Applied Computational Intelligence and Soft Computing (Jan 2025)
Addressing Class Imbalance Problem in Health Data Classification: Practical Application From an Oversampling Viewpoint
Abstract
While analyzing health data is important for improving health outcomes, class imbalance in datasets poses major challenges to machine learning classification models. This work, therefore, considers the class imbalance problem in stroke prediction using models such as K-nearest neighbors, support vector machine, logistic regression, random forest, and decision tree. This work balances the stroke dataset, thereby enhancing model performance, through various oversampling strategies: random oversampling (RO), ADASYN, SMOTE, and SMOTE–Tomek.
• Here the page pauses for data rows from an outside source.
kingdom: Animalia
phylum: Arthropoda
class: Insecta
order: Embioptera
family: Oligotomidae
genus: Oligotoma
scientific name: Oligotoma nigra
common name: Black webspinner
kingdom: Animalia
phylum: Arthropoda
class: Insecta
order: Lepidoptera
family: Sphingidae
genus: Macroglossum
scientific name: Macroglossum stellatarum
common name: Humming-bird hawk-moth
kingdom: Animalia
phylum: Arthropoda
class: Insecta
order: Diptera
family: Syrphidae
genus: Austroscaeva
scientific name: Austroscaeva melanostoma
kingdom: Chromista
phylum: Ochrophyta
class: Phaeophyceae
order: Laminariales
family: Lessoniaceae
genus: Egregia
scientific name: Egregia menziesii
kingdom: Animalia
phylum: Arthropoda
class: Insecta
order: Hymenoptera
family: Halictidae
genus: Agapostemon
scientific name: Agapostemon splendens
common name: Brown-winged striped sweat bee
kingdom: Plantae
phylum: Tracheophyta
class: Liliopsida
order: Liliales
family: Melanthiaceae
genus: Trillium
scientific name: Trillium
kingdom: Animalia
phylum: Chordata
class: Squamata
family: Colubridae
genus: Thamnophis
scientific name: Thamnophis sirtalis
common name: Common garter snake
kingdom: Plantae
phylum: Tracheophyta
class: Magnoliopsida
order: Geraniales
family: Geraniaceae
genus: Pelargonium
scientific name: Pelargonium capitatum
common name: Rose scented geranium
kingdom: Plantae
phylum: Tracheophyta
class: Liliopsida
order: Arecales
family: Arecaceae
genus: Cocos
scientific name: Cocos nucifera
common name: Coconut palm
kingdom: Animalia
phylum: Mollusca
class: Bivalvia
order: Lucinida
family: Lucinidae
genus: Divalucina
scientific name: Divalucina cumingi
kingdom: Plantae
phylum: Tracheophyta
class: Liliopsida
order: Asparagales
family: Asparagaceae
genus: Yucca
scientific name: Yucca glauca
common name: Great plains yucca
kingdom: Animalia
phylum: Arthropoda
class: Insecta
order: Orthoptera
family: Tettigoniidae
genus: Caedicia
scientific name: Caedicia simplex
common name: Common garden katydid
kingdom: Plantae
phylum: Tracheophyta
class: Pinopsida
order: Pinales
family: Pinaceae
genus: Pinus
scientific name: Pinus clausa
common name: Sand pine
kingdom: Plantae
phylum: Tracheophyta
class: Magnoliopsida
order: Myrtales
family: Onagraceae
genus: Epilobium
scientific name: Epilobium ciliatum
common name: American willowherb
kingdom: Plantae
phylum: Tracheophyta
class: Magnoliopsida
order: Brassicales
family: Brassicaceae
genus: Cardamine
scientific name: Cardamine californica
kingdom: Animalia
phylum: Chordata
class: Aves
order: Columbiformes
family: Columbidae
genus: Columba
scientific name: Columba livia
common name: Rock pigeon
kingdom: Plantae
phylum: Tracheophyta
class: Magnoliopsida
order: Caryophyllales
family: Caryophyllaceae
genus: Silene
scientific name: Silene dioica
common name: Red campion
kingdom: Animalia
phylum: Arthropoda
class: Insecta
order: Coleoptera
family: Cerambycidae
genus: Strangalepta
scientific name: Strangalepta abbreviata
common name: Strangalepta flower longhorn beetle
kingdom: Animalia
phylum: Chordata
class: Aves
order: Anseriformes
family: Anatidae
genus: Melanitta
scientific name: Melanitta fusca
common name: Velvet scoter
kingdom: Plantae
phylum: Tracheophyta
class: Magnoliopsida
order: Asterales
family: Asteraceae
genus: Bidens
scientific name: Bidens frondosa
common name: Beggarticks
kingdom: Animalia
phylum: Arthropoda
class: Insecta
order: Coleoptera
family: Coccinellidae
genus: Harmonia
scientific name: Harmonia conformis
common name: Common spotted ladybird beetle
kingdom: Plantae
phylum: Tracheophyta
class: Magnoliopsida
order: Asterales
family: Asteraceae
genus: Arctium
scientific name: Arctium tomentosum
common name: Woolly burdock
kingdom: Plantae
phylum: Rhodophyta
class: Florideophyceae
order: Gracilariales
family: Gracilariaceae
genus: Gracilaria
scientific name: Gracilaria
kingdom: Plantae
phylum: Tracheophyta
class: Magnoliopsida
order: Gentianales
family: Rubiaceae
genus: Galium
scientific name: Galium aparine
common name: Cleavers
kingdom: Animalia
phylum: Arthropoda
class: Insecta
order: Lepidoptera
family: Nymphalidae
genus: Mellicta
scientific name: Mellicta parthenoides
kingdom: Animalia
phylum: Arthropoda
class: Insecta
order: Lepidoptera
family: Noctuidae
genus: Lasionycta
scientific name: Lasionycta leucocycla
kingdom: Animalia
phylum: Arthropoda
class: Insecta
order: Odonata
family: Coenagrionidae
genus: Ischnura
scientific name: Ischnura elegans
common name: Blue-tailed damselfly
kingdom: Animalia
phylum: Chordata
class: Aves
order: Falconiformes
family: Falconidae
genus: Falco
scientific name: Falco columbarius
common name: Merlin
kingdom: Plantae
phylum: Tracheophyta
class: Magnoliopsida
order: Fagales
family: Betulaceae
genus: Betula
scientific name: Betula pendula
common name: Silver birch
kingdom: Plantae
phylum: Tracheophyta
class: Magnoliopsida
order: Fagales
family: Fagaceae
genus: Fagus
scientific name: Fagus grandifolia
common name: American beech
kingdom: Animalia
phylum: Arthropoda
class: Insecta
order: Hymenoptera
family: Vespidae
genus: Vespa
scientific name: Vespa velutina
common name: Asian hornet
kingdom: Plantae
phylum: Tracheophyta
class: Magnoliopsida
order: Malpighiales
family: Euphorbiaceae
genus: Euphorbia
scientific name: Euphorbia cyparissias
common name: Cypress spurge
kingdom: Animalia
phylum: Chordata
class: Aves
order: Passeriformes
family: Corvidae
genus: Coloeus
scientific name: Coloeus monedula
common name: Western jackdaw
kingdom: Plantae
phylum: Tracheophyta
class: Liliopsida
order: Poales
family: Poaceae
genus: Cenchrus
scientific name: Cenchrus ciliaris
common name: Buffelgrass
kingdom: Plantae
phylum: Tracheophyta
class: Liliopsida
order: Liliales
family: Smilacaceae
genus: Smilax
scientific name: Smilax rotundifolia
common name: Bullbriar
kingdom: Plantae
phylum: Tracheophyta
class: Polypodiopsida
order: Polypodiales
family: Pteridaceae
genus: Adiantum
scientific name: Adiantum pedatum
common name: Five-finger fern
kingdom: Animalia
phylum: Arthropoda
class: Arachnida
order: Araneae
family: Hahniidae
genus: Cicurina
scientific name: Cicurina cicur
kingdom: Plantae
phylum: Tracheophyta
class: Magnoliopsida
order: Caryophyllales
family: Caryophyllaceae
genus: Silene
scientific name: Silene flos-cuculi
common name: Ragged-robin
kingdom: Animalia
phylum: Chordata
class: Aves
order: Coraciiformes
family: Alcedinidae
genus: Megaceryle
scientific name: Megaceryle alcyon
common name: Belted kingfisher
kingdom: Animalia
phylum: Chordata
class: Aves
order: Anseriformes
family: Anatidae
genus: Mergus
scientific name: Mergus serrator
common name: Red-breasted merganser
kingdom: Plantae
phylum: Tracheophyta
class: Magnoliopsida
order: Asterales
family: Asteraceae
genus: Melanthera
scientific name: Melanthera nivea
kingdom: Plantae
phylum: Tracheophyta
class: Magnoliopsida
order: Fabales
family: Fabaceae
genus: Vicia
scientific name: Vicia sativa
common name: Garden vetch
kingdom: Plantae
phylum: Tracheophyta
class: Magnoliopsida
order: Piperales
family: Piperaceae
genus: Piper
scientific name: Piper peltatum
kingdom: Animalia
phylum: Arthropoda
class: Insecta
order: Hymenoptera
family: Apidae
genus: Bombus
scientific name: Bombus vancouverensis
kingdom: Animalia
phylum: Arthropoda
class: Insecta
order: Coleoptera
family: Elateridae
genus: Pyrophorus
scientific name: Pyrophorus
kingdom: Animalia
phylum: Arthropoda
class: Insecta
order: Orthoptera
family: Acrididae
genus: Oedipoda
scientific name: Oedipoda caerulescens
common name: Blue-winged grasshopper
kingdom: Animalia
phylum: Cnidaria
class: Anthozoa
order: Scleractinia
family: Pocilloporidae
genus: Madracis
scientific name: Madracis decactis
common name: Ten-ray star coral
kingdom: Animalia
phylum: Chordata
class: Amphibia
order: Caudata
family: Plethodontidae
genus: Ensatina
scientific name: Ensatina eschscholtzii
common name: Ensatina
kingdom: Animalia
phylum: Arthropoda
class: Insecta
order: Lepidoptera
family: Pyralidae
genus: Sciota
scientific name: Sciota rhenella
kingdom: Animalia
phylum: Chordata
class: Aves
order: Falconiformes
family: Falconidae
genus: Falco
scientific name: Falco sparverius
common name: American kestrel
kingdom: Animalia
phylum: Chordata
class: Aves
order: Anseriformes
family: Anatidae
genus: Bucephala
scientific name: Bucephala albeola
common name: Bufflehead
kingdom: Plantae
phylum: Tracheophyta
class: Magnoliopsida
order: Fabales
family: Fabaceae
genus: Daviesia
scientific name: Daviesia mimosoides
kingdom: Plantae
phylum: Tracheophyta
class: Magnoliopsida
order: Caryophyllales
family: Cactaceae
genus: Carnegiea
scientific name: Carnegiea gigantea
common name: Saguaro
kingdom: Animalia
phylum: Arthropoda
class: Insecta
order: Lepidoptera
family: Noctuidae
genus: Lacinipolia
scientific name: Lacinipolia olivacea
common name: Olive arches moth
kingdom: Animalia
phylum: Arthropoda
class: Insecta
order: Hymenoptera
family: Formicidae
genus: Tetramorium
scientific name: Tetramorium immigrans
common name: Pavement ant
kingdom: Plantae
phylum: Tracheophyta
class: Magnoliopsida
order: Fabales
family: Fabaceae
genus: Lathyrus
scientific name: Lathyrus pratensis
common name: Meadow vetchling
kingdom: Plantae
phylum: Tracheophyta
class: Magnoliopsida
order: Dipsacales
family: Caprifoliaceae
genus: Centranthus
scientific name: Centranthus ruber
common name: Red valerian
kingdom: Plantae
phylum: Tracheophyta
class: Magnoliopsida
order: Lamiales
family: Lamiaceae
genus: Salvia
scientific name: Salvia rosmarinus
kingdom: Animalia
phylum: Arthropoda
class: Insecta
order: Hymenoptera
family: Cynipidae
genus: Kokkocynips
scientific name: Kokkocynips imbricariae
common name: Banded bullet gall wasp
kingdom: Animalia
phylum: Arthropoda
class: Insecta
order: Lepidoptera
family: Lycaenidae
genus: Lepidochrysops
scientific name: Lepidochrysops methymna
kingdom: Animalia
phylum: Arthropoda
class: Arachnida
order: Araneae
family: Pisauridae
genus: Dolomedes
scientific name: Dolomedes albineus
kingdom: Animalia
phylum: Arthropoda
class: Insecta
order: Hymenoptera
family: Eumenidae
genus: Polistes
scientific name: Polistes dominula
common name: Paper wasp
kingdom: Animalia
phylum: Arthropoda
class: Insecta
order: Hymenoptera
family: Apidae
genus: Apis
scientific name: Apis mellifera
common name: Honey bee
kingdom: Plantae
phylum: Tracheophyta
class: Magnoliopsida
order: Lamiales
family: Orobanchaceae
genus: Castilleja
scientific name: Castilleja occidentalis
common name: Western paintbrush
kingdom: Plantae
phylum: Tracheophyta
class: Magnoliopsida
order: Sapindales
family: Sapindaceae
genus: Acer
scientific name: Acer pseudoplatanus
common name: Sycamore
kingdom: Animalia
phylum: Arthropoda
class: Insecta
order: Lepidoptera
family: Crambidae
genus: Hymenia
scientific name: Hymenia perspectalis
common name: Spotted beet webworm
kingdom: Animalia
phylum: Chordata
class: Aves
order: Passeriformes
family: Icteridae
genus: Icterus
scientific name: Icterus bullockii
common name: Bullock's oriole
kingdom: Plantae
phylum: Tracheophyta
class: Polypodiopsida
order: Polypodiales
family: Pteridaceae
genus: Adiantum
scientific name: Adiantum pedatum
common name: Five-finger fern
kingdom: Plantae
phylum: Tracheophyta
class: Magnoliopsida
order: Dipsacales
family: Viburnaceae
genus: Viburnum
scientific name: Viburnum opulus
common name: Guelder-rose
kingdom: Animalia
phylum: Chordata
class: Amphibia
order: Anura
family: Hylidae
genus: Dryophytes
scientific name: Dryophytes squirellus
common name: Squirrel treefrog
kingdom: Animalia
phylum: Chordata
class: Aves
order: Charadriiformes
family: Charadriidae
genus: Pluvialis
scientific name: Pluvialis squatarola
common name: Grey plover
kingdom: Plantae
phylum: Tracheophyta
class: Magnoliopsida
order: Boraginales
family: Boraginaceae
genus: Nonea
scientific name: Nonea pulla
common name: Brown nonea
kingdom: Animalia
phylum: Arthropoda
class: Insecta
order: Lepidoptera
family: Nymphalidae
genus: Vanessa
Compared to the results of the imbalanced dataset, all applied oversampling techniques enhanced the correct classification of stroke events by the ML model. Among these, RO–SVM with RBF kernel was the best in terms of sensitivity, specificity, G-mean, F1-score, and accuracy values, offering the highest results with respective values of 89.87%, 94.91%, 92.36%, 89.64%, and 89.87%. After applying oversampling techniques, all the machine learning classifications were good enough to classify stroke status, especially for the minority class. This study has highlighted the importance of class imbalance issues in health datasets. Precise detection of instances of minority classes can be enhanced considerably by employing classification models with the implementation of hybrid strategies to effectively solve class imbalance issues, which, in turn, will help improve healthcare outcomes. Further research in integrating more advanced deep learning techniques into other health datasets with imbalances is encouraged to further validate or refine class imbalance approaches, as effective handling of imbalanced classes can substantially promote predictive model performance in the analysis of healthcare.